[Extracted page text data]
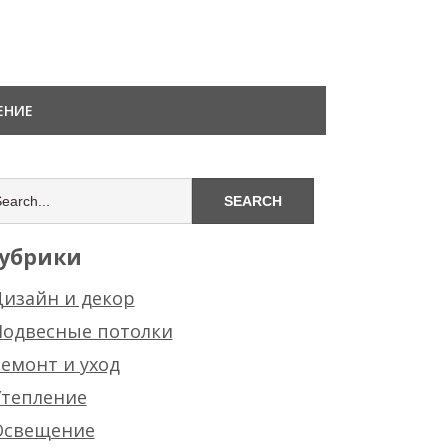
ЕНИЕ
убрики
изайн и декор
Подвесные потолки
емонт и уход
Утепление
Освещение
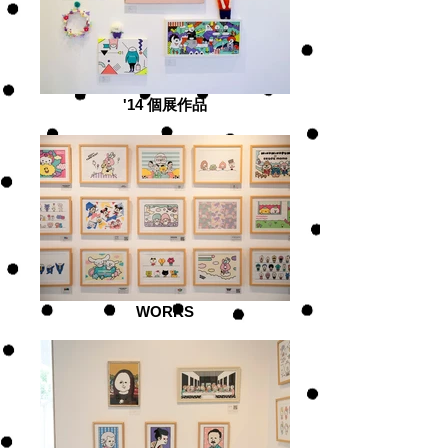
'14 個展作品
WORKS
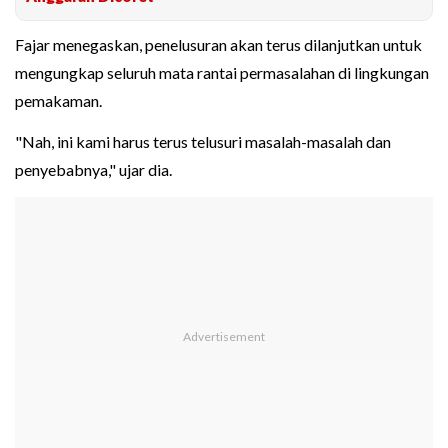
Fajar menegaskan, penelusuran akan terus dilanjutkan untuk
mengungkap seluruh mata rantai permasalahan di lingkungan
pemakaman.
"Nah, ini kami harus terus telusuri masalah-masalah dan
penyebabnya," ujar dia.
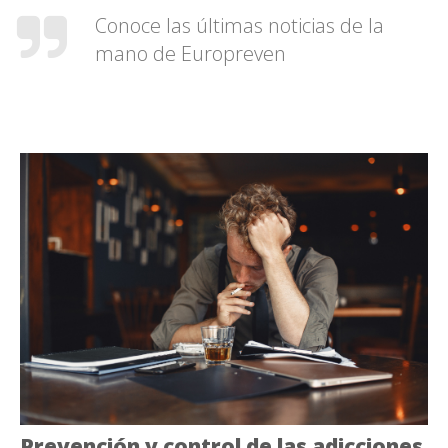
Conoce las últimas noticias de la
mano de Europreven
Prevención y control de las adicciones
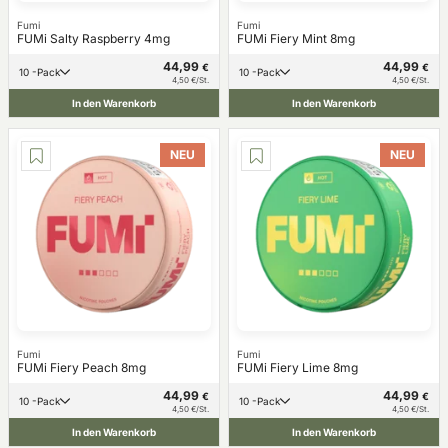
Fumi
Fumi
FUMi Salty Raspberry 4mg
FUMi Fiery Mint 8mg
44,99
44,99
€
€
10 -Pack
10 -Pack
4,50 €/St.
4,50 €/St.
In den Warenkorb
In den Warenkorb
NEU
NEU
Fumi
Fumi
FUMi Fiery Peach 8mg
FUMi Fiery Lime 8mg
44,99
44,99
€
€
10 -Pack
10 -Pack
4,50 €/St.
4,50 €/St.
In den Warenkorb
In den Warenkorb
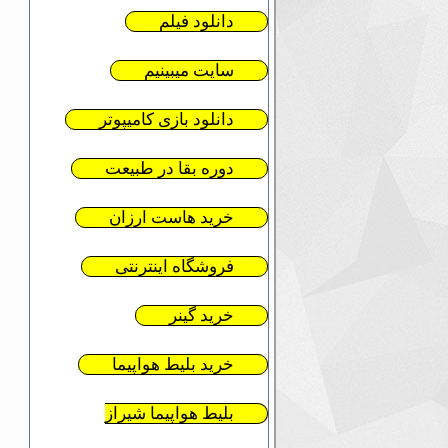
دانلود فیلم
سایت میبینیم
دانلود بازی کامیپوتر
دوره بقا در طبیعت
خرید هاست ارزان
فروشگاه اینترنتی
خرید گینر
خرید بلیط هواپیما
بلیط هواپیما شیراز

▶ Exercise details
Rewrite every line of text in the records above as a Markdown table with the columns "No." and "Text", numbering the rows in order. Skip blank lines, and leave the pictures out of the table.

▶ Response below
| No. | Text |
|---|---|
| 1 | ЕНИЕ |
| 2 | убрики |
| 3 | изайн и декор |
| 4 | Подвесные потолки |
| 5 | емонт и уход |
| 6 | Утепление |
| 7 | Освещение |
| 8 | '14 個展作品 |
| 9 | WORKS |
| 10 | Fajar menegaskan, penelusuran akan terus dilanjutkan untuk |
| 11 | mengungkap seluruh mata rantai permasalahan di lingkungan |
| 12 | pemakaman. |
| 13 | "Nah, ini kami harus terus telusuri masalah-masalah dan |
| 14 | penyebabnya," ujar dia. |
| 15 | Conoce las últimas noticias de la |
| 16 | mano de Europreven |
| 17 | Prevención y control de las adicciones |
| 18 | Fumi |
| 19 | Fumi |
| 20 | FUMi Salty Raspberry 4mg |
| 21 | FUMi Fiery Mint 8mg |
| 22 | 44,99 |
| 23 | 44,99 |
| 24 | € |
| 25 | € |
| 26 | 10 -Pack |
| 27 | 10 -Pack |
| 28 | 4,50 €/St. |
| 29 | 4,50 €/St. |
| 30 | In den Warenkorb |
| 31 | In den Warenkorb |
| 32 | NEU |
| 33 | NEU |
| 34 | Fumi |
| 35 | Fumi |
| 36 | FUMi Fiery Peach 8mg |
| 37 | FUMi Fiery Lime 8mg |
| 38 | 44,99 |
| 39 | 44,99 |
| 40 | € |
| 41 | € |
| 42 | 10 -Pack |
| 43 | 10 -Pack |
| 44 | 4,50 €/St. |
| 45 | 4,50 €/St. |
| 46 | In den Warenkorb |
| 47 | In den Warenkorb |
| 48 | دانلود فیلم |
| 49 | سایت میبینیم |
| 50 | دانلود بازی کامیپوتر |
| 51 | دوره بقا در طبیعت |
| 52 | خرید هاست ارزان |
| 53 | فروشگاه اینترنتی |
| 54 | خرید گینر |
| 55 | خرید بلیط هواپیما |
| 56 | بلیط هواپیما شیراز |